# Andora



## bridgeman (Dec 9, 2008)

Found,well bought, this today,. Manual wind copper dial with gold tone markers and gorgeous red tip second hand .Fitted a dark brown Hirsch and away we go










40 x 33 plus 2 for what may be original unsigned crown,says 17 jewels on front but inside...










lo and behold an extra jewel for free..

dont actually recognise or know the movement ,any help appreciated.

Had assumed swiss but bottom of dial says "foreign". .

not many Andora about-anybody know??


----------



## pugster (Nov 22, 2004)

i think the makers mark is for Uwersi , not sure which calibre tho.


----------



## mel (Dec 6, 2006)

Possibly LACO?Durowe? depending on age?
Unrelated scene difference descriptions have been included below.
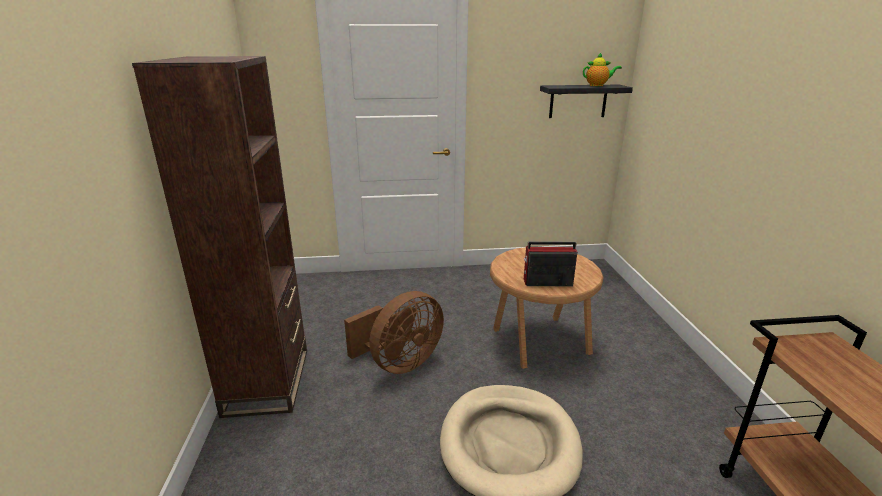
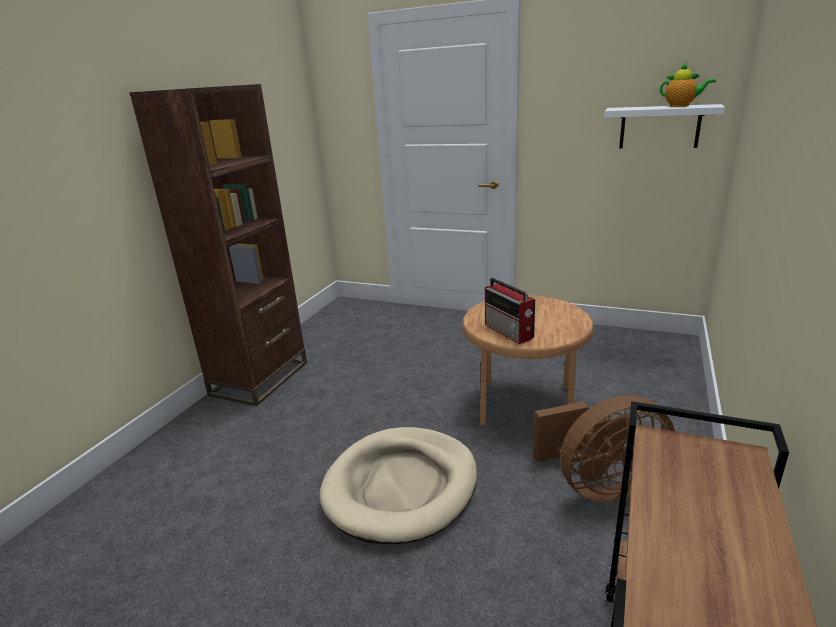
camera: 30 degrees right, 0 degrees up
(399, 363) = (371, 390): brown fan -> brown fan (600, 486)
(546, 282) = (509, 332): radio -> radio turned 150 degrees counterclockwise
(578, 101) = (659, 127): black shelf -> white shelf

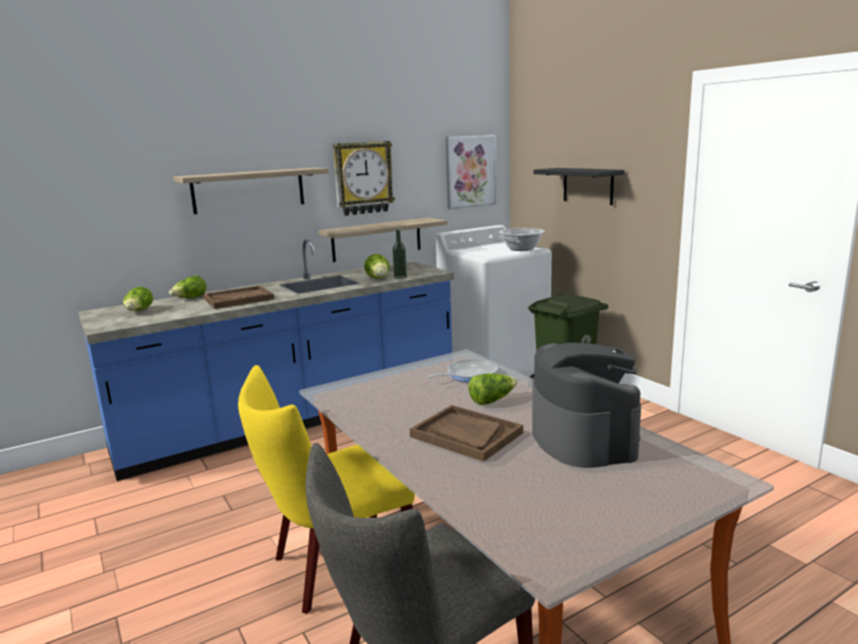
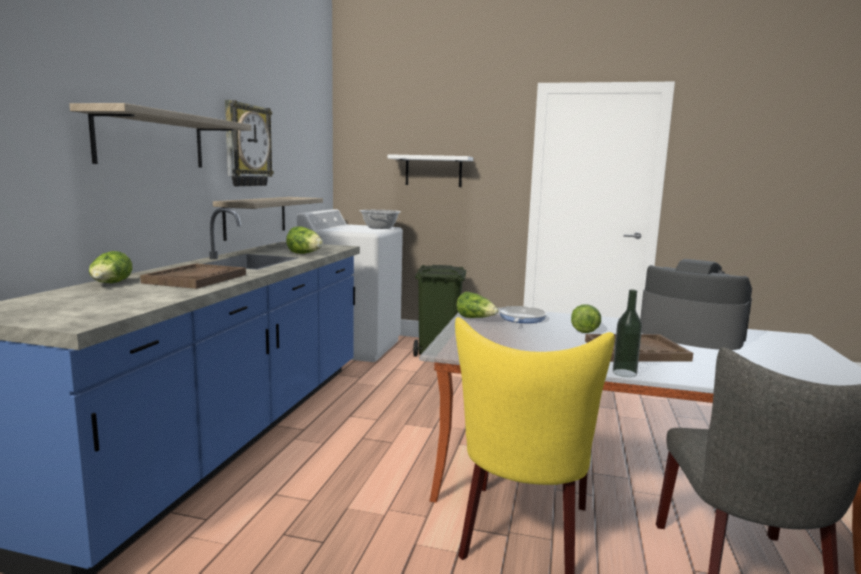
camera: 45 degrees left, 5 degrees down
(139, 311) = (71, 302): lettuce -> lettuce (476, 318)
(400, 277) = (322, 251): bottle -> bottle (624, 373)
(470, 171) = (313, 154): picture -> none
(588, 185) = (433, 171): black shelf -> white shelf

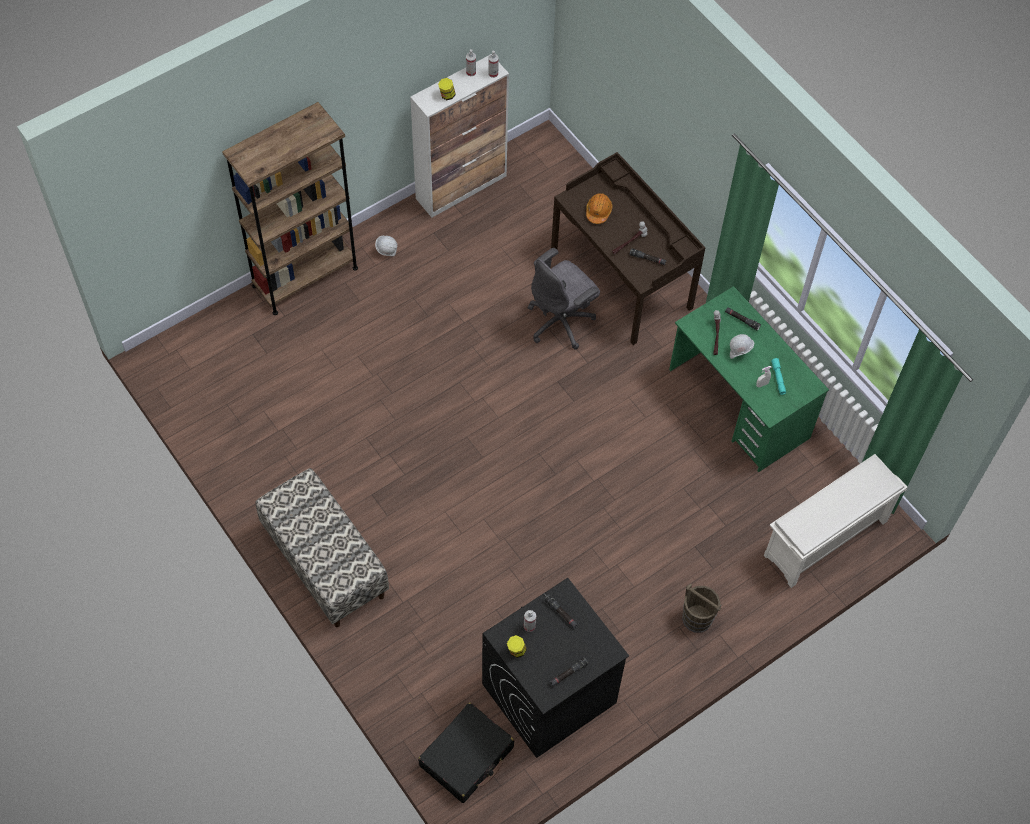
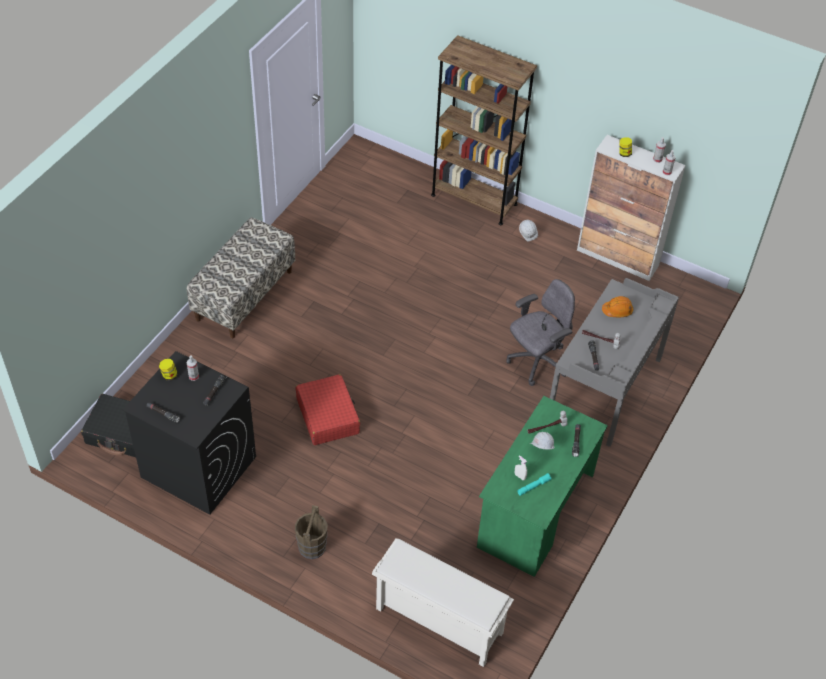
camera: 65 degrees right, 10 degrees down
(539, 541) = (328, 416): none -> red suitcase
(561, 321) = (536, 362): grey office chair -> grey office chair turned 120 degrees clockwise
(622, 278) = (605, 388): brown desk -> grey desk

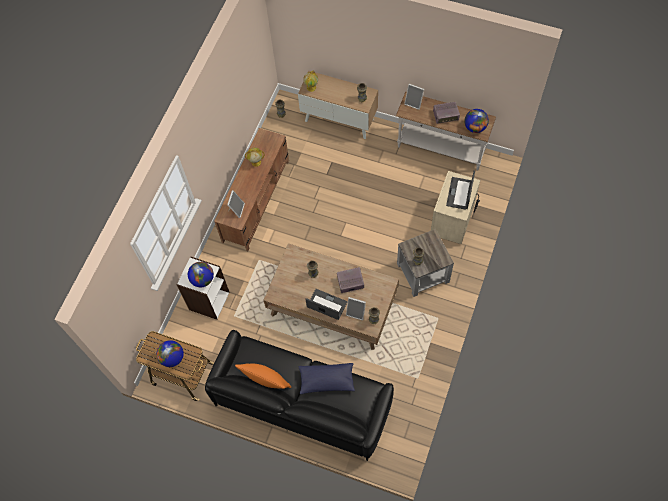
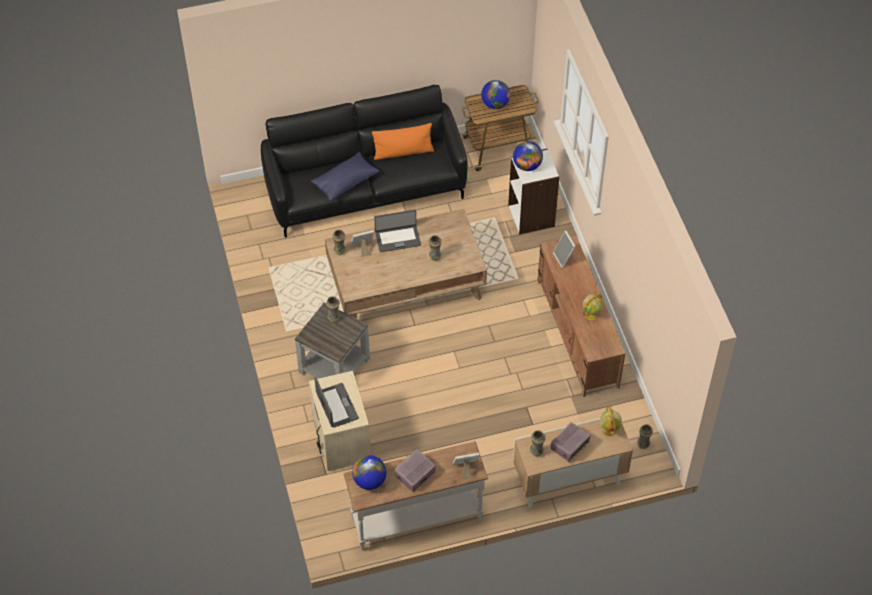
camera: 140 degrees right, 10 degrees down
(350, 282) = (391, 270): radio -> radio (570, 446)

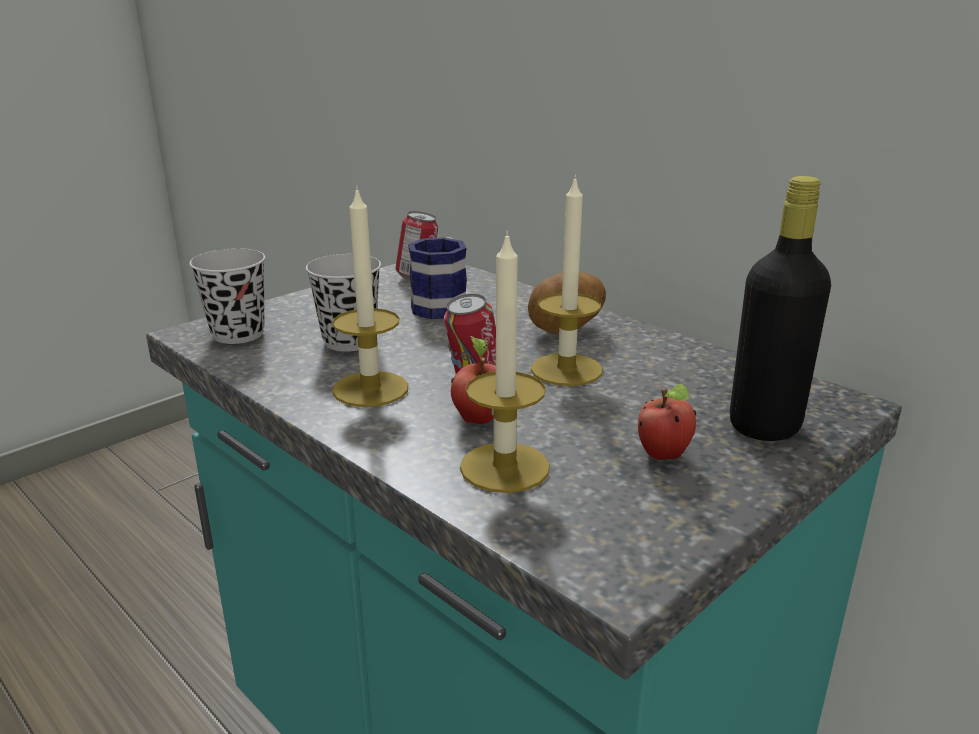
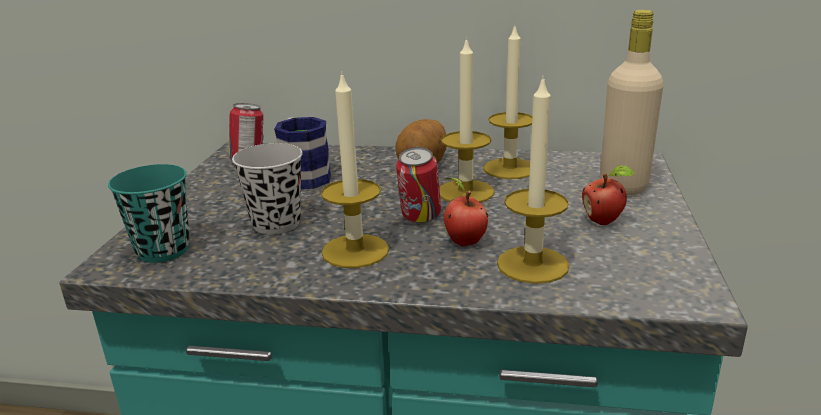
camera: 35 degrees left, 0 degrees up
(238, 334) = (163, 250): black cup -> turquoise cup
(658, 361) = (509, 168): none -> candle
(764, 426) = (623, 186): black bottle -> beige bottle

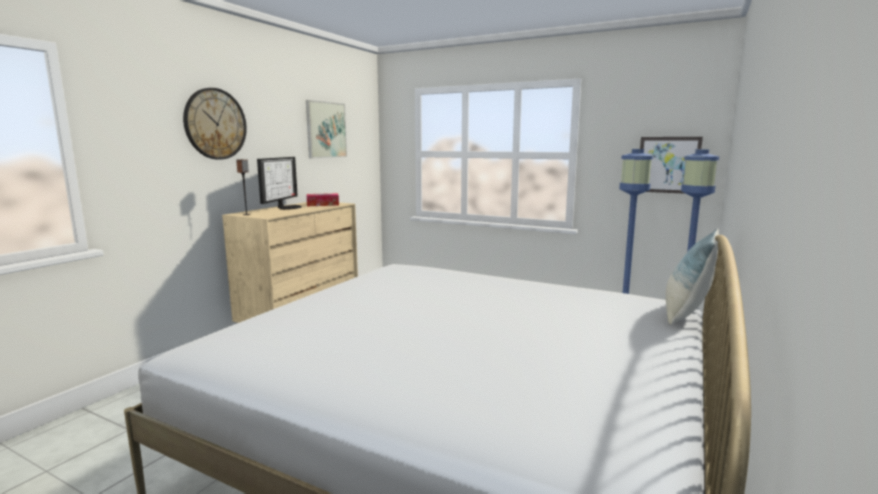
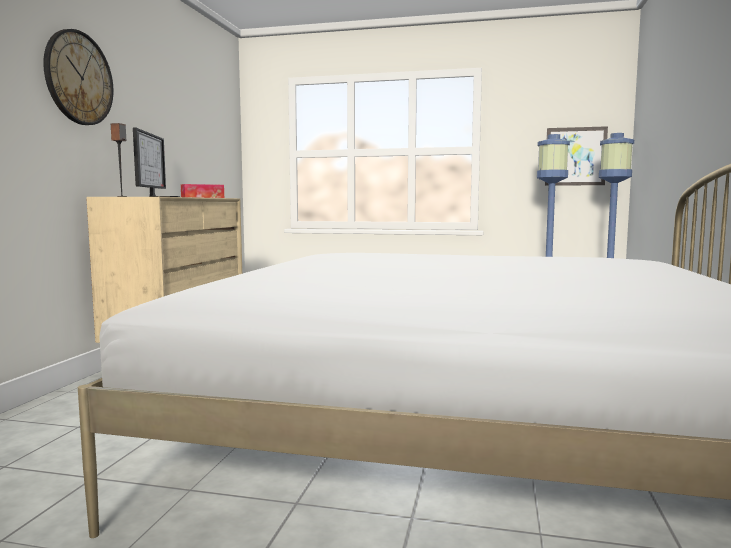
camera: 15 degrees left, 5 degrees down
(326, 130) = (192, 114): picture -> none
(686, 314) = (676, 263): pillow -> none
One of the pre-Timex mechanicals produced there and then maybe not?


----------



## bridgeman (Dec 9, 2008)

thanks Pugster.

certainly you were right for movement and put me on the track.

Vereinigte Uhren Fabrike Ersingen, Ersingen being the German town I think. checks with Mikrolsk-many thanks .

The V on the movement encloses the other letters.

1952 onwards and seems to have some connection with Herr Eppelin who moved to Hamilton,Hamilton and the start of electric watches.

So whether this was an all in house watch or not yet to be discovered so please keep any info coming.


----------